This is a java implementation of SRU for HZSK with CLARIN-FCS stuffs included.
Ideally maven commands will automagicate these:
- Java
- Maven
- Tomcat
- JDBC
- CQL java
- Exmaralda 1.9 (this may not be automagic?)
From CLARIN.eu repo:
- SRUServer
- FCSSimpleEndPoint
- (and their deps)
I currently work with it by doing things like:
mvn compile
mvn package
mvn install
cp target/*.jar $MAVENDEPLOY/
I guess you could also set up the mvn deploy target somehow.
You need to query the web address with parameters operation, version and query.
The connection to mySQL database holding dumped exmaralda corpora is in
src/main/webapp/META-INF/context.xml
, this is not distributed. The XML's in
src/main/webapp/WEB-INF/
have some static metadata view on the project, but
if the database works, lots of things are pulled from there. There's also some
settings.
There's standard API doc stuff in the code you can use, e.g. in target/apidocs/. It's always the up-to-date place to look at things. I'll describe here briefly and informally how this package works. There aren't that many things in it: HZSKSRUSearchEngine is the main class, the CorpusConnection is a database implementation of searches, DBSearch classes are simple structs for storing the DB results, HZSKSRU Result classes wrap DB results to be compliant with FCS/SRU stuff.
I drew a graph of the subset of the DB in use for these searches in
dev/corpora-db.svg
(not distributed).

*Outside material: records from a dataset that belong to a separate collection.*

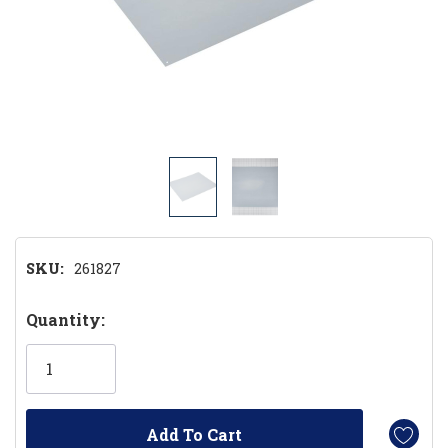
SKU:
261827
Hurry!
Quantity:
Only
left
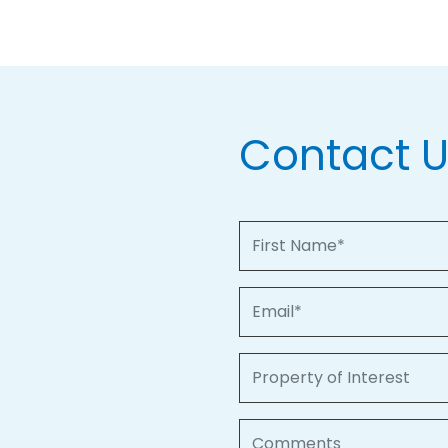
Contact 
First Name
Email
Property of Interest
Comments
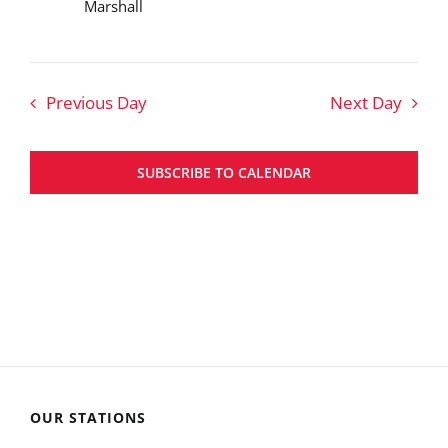
Marshall
Previous Day
Next Day
SUBSCRIBE TO CALENDAR
OUR STATIONS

The DB is automatically converted from
exmaralda files, the whole system has dozens of tables but lot of data is empty.
A default request or searchRetrieve is parsed as CQL or FCS search and turned into a simple text search targetted to database. The default search only finds text from annotated segments that are of type sc and name speakerContribution. The advanced search atm finds all segments with parent matching this segment, later versions should probably too more exact matching and layer selections.
A request for SRU explain may be resolved using a database query, but since my test databases don't have this informations set up, we have a static endpoint description in WEB-INF dir.
SRU scan doesn't have anything yet, either upstream classes provide something for it or not.
If you are working within HZSK please also push to $GITDIR/HZSKsru.git.